When the firewall works in the transparent mode, HTTP clients talk directly to FTP servers. Appropriately configured ftp-proxy is needed in such situation.

User Authentication

User authentication on proxies works in HTTP in a similar way as authentication on origin servers. The difference is in status codes (407 instead of 401) and headers (Proxy-Authenticate and Proxy-Authorization instead of WWW-Authenticate and Authorization). When the proxy requires authentication and a request does not contain valid credentials, the proxy replies with 407 and sends an authentication method and a realm to the client in header Proxy-Authenticate. The client then obtains user's credentials and repeats the request with them in header Proxy-Authorization. The credentials are sent automatically in all subsequent requests. Only the Basic, Kerberos (Negotiate), and NTLM authentication schemes are supported by http-proxy. The proxy can be configured for one or both of them. If both authentication schemes are enabled, a client can choose which scheme it will use. Typically, Kerberos/NTLM-capable web browsers will use Kerberos/NTLM, other browsers will use Basic.

Basic Authentication

In order to enable user authentication, item auth must be present in session-acl, see auth(5) and auth(7). It defines authentication database (for example, a file or a RADIUS server) which will verify credentials from users. All of the authentication methods mentioned in the man page auth(7) are supported in Http-proxy. The item user is used to match user names in request-acl and doc-acl. A user name is matched if it is present with a valid password and is successfully verified. Otherwise, user none is matched.

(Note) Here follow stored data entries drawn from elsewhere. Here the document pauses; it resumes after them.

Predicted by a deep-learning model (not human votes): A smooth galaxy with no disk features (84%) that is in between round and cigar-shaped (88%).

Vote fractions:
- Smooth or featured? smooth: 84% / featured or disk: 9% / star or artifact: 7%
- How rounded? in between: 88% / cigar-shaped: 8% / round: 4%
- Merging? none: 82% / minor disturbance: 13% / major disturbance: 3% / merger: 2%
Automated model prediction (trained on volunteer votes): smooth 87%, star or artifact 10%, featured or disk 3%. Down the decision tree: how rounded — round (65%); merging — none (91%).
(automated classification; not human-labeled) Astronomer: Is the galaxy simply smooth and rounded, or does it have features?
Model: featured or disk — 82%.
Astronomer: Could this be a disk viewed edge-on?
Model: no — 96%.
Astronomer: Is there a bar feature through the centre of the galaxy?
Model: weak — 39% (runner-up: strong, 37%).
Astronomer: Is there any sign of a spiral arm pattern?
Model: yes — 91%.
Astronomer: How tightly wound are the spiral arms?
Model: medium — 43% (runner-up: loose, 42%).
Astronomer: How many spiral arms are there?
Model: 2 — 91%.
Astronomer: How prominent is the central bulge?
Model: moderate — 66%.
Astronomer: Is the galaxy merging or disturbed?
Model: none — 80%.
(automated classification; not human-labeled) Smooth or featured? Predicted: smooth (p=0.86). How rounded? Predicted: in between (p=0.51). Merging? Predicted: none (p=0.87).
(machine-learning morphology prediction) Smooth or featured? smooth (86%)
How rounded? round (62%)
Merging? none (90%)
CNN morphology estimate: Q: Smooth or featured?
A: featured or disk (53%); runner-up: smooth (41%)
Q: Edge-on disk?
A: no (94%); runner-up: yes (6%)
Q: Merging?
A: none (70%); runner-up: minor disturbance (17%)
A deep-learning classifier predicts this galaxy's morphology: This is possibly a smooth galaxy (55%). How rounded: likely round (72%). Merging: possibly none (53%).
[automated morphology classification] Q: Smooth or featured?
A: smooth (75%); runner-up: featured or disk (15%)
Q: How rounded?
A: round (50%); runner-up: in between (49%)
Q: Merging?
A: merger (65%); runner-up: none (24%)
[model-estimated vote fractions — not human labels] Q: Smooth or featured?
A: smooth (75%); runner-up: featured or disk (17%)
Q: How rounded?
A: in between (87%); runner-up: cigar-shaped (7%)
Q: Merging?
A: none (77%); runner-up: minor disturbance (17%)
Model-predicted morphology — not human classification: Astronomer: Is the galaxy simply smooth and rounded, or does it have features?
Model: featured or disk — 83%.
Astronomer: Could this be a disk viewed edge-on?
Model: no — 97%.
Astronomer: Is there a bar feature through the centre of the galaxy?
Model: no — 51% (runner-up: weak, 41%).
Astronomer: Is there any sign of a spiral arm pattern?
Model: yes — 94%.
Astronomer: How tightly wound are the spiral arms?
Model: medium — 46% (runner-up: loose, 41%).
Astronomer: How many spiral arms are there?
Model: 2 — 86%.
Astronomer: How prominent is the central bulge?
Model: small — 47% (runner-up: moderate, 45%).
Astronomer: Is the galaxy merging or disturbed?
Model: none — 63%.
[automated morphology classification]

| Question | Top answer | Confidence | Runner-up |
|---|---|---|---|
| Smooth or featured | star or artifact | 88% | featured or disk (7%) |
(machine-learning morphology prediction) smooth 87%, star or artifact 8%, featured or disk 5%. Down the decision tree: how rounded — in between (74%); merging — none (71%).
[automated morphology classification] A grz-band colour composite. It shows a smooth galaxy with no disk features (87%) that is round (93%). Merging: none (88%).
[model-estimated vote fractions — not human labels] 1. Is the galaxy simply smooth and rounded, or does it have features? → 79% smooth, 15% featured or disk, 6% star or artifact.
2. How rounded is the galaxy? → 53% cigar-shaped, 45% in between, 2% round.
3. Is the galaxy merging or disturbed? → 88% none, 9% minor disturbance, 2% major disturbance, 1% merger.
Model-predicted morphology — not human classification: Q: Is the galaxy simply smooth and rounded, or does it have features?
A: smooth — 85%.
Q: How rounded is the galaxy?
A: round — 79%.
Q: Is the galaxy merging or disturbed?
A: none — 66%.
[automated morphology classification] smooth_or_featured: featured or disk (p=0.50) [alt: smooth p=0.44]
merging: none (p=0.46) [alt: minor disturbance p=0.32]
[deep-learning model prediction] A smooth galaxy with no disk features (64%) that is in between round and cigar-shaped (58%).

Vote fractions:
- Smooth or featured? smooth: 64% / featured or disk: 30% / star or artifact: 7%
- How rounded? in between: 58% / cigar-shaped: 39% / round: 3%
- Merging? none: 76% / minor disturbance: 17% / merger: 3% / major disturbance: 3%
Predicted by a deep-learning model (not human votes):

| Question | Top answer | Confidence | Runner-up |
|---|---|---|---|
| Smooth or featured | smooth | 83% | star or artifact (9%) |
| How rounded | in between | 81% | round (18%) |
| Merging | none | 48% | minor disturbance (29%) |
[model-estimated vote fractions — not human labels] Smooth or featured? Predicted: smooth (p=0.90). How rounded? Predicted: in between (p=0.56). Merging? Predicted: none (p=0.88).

A typical setting of user authentication involves at least two request ACLs. One is for permitting access to the authenticated users, the other one denies access, sends a realm, and asks for credentials. Example:

# Switch checking credentials on and choose user database.
session-acl SET-AUTH {
    auth passwd "/usr/local/kernun/etc/passwd";

# Permit any successfully authenticated user.
request-acl OK {
    user *;

# Not authenticated, ask for credentials.
request-acl ASK-AUTH {
    user none;
    auth-req "Kernun http-proxy";

Kerberos Authentication

Kerberos authentication is intended primarily for Active Directory environment, although it can be used with any Kerberos server. When using Kerberos authentication, the proxy obtains the user name from the Kerberos ticket received from the client, but the ticket does not contain information about group membership. The list of groups, which is usable in request-acl.user matching, can be obtained via LDAP.

Kerberos authentication is enabled by item kerberos-auth in a session-acl. It references a section kerberos-auth on the system level. The section specifies the Active Directory domain name and the domain controller address. In the case of a generic Kerberos, not being in an Active Directory environment, the Kerberos realm is defined by domain and the Kerberos ticket granting server by ad-controller. The kerberos-auth section can reference an LDAP server by item ldap. As the Active Directory controller contains group membership data and provides LDAP access, it is typically used also as the LDAP server.

Kerberos can be also utilized to authenticate LDAP requests by adding kerberos instead of bindinfo into an ldap-client-auth section. Then the proxy authenticates itself (obtains a TGT) upon startup using the machine account of the Kernun system in the Active Directory. Hence the machine account must have enough rights to read user group information from the Active Directory database.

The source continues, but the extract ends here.